### The data
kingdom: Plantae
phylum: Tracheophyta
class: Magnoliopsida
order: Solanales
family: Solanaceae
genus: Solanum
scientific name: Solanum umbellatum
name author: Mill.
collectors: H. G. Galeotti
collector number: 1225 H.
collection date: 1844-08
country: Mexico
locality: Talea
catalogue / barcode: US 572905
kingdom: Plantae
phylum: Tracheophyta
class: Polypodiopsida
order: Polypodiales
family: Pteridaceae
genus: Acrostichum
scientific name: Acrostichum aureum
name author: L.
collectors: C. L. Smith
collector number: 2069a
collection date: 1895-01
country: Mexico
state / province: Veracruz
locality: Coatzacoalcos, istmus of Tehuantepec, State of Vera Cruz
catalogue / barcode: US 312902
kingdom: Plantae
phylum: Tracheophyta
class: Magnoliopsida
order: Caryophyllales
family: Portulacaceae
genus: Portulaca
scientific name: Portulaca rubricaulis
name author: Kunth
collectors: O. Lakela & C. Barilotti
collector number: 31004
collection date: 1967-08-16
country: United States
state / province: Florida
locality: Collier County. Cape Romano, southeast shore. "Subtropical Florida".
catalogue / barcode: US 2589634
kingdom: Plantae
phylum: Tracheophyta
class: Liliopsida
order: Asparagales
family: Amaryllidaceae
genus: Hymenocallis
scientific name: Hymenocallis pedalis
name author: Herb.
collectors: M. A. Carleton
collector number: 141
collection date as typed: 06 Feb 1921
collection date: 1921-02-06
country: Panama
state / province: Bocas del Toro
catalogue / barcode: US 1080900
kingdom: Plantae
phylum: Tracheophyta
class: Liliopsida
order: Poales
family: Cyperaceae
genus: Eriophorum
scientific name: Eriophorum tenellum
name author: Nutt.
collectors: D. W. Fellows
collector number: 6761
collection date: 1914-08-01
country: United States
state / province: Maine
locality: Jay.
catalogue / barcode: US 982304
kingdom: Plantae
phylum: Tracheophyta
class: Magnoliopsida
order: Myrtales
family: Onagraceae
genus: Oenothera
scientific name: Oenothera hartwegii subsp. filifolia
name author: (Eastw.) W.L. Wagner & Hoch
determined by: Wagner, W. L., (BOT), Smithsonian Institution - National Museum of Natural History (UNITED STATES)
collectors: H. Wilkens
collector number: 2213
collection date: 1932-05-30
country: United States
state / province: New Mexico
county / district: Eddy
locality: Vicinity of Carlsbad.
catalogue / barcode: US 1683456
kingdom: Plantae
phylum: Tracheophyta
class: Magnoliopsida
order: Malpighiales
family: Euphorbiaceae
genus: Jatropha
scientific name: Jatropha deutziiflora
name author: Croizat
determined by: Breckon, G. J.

### To be done
Transcribe the entries above without any changes, starting at the line containing "scientific name: Hymenocallis pedalis" and ending with the line containing "name author: (Eastw.) W.L. Wagner & Hoch", with both of those lines included.

### Written solution
scientific name: Hymenocallis pedalis
name author: Herb.
collectors: M. A. Carleton
collector number: 141
collection date as typed: 06 Feb 1921
collection date: 1921-02-06
country: Panama
state / province: Bocas del Toro
catalogue / barcode: US 1080900
kingdom: Plantae
phylum: Tracheophyta
class: Liliopsida
order: Poales
family: Cyperaceae
genus: Eriophorum
scientific name: Eriophorum tenellum
name author: Nutt.
collectors: D. W. Fellows
collector number: 6761
collection date: 1914-08-01
country: United States
state / province: Maine
locality: Jay.
catalogue / barcode: US 982304
kingdom: Plantae
phylum: Tracheophyta
class: Magnoliopsida
order: Myrtales
family: Onagraceae
genus: Oenothera
scientific name: Oenothera hartwegii subsp. filifolia
name author: (Eastw.) W.L. Wagner & Hoch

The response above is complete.